■ Your assignment:
Output, exactly as written, the lines below from the one that has "Table 8. Different" through the one that has "Figure 3. The"; nothing else, and no pictures.

■ Data shown:
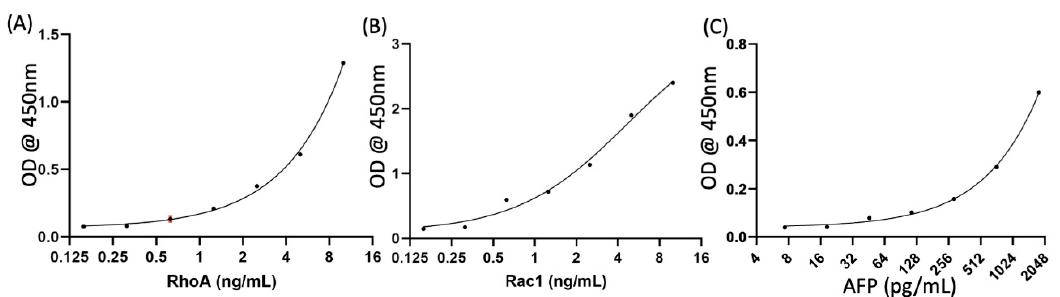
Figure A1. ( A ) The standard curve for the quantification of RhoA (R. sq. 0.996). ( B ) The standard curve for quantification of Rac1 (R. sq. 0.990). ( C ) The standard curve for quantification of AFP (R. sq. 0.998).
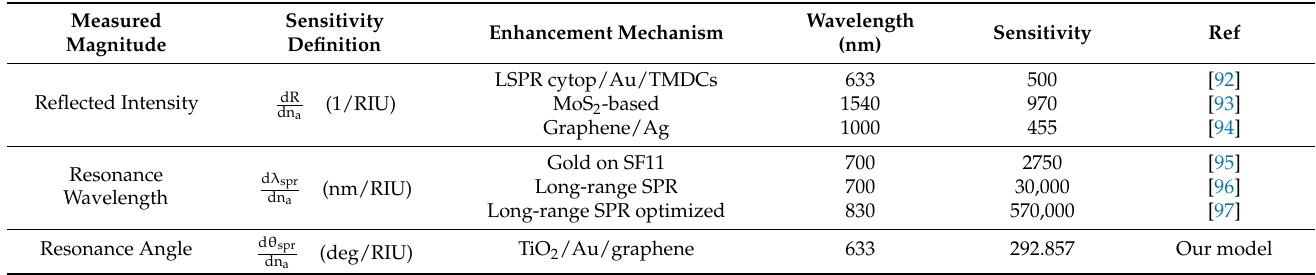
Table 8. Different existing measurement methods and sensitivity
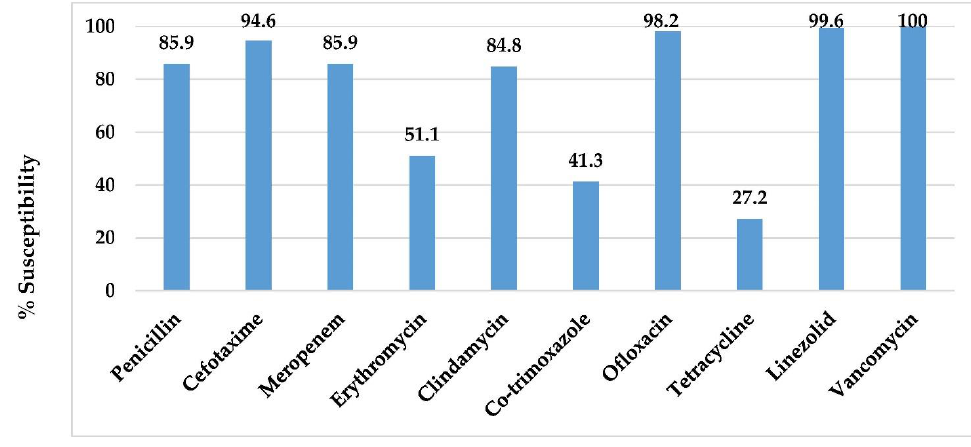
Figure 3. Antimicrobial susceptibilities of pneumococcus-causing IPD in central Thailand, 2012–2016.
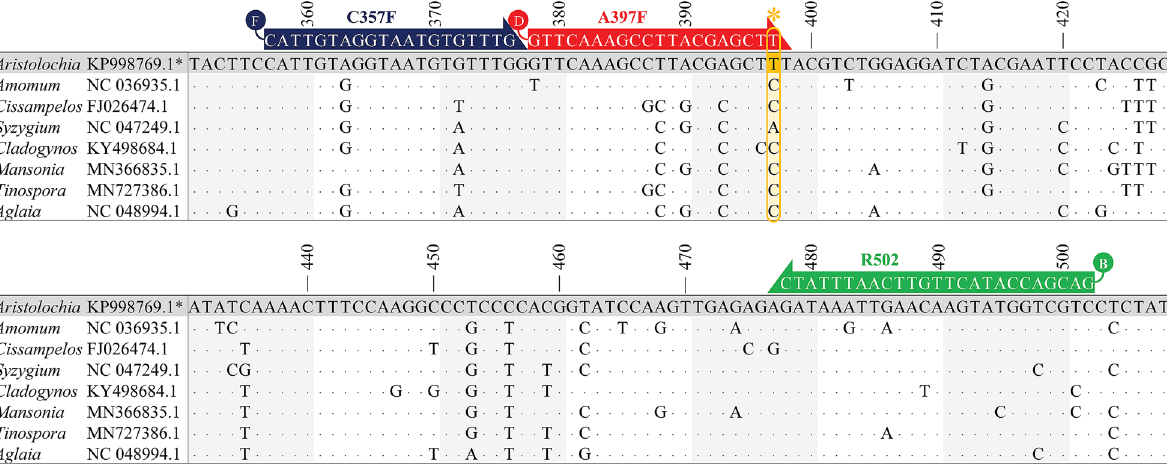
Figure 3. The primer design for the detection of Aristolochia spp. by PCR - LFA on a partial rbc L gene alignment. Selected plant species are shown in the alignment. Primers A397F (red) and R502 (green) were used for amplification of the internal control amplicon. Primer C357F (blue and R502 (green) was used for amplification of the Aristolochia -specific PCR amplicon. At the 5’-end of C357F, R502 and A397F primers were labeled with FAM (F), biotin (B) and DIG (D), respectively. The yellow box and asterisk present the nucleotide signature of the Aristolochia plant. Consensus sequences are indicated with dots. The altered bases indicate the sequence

==

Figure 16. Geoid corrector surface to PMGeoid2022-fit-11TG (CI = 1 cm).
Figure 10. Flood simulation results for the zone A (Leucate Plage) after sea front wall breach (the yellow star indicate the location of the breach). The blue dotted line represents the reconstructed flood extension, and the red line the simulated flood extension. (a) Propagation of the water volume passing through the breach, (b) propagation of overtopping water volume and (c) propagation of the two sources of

==

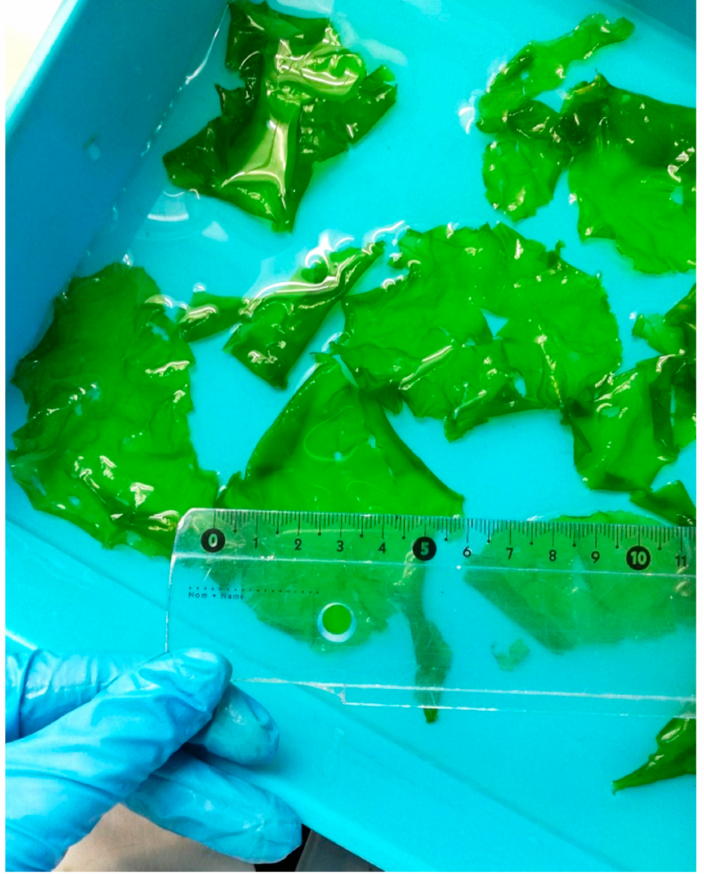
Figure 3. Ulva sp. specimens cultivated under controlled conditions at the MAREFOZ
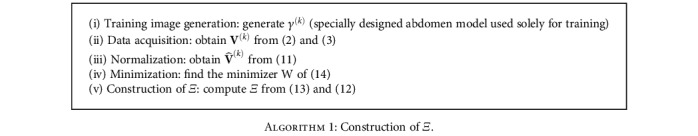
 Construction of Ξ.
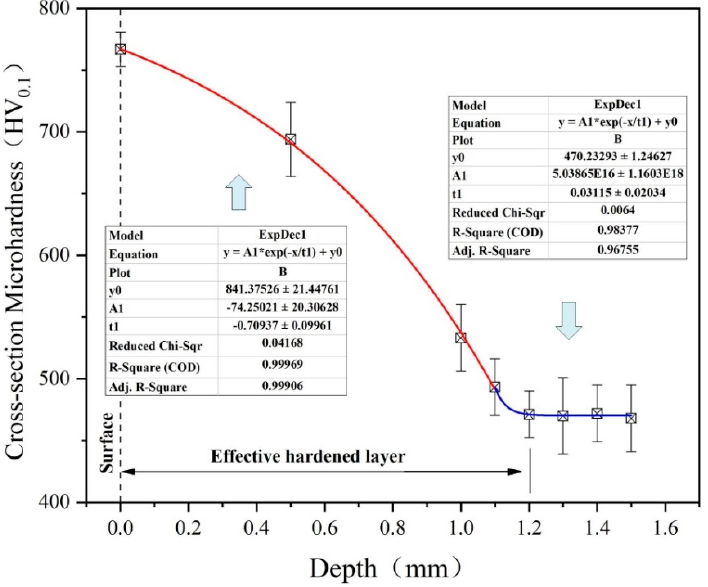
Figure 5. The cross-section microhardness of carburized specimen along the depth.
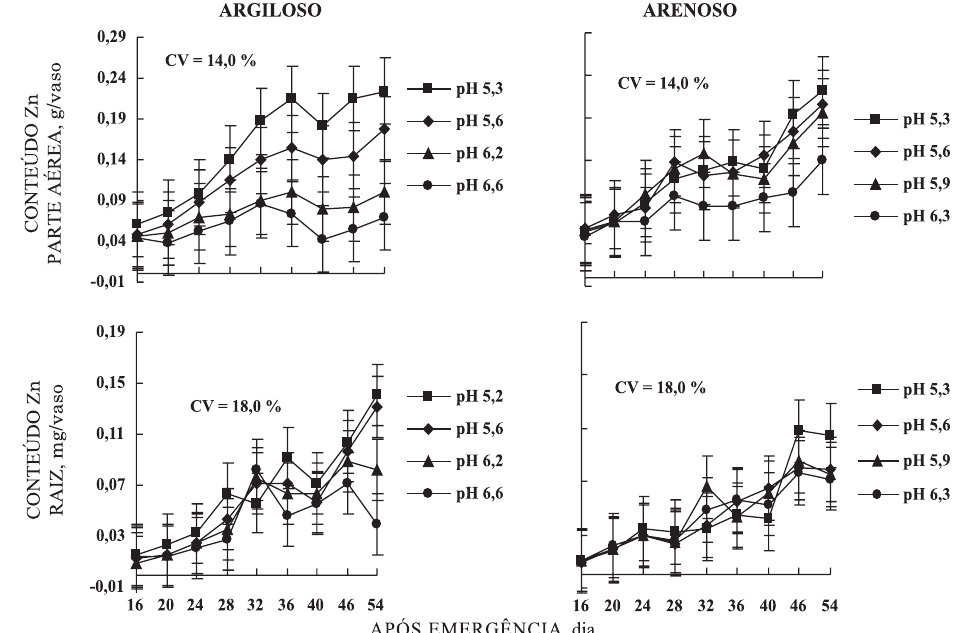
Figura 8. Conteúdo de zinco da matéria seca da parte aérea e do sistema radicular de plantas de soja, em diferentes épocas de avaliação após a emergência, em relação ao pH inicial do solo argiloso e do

■ Task output:
Table 8. Different existing measurement methods and sensitivity
Figure 3. Antimicrobial susceptibilities of pneumococcus-causing IPD in central Thailand, 2012–2016.
Figure 3. The primer design for the detection of Aristolochia spp. by PCR - LFA on a partial rbc L gene alignment. Selected plant species are shown in the alignment. Primers A397F (red) and R502 (green) were used for amplification of the internal control amplicon. Primer C357F (blue and R502 (green) was used for amplification of the Aristolochia -specific PCR amplicon. At the 5’-end of C357F, R502 and A397F primers were labeled with FAM (F), biotin (B) and DIG (D), respectively. The yellow box and asterisk present the nucleotide signature of the Aristolochia plant. Consensus sequences are indicated with dots. The altered bases indicate the sequence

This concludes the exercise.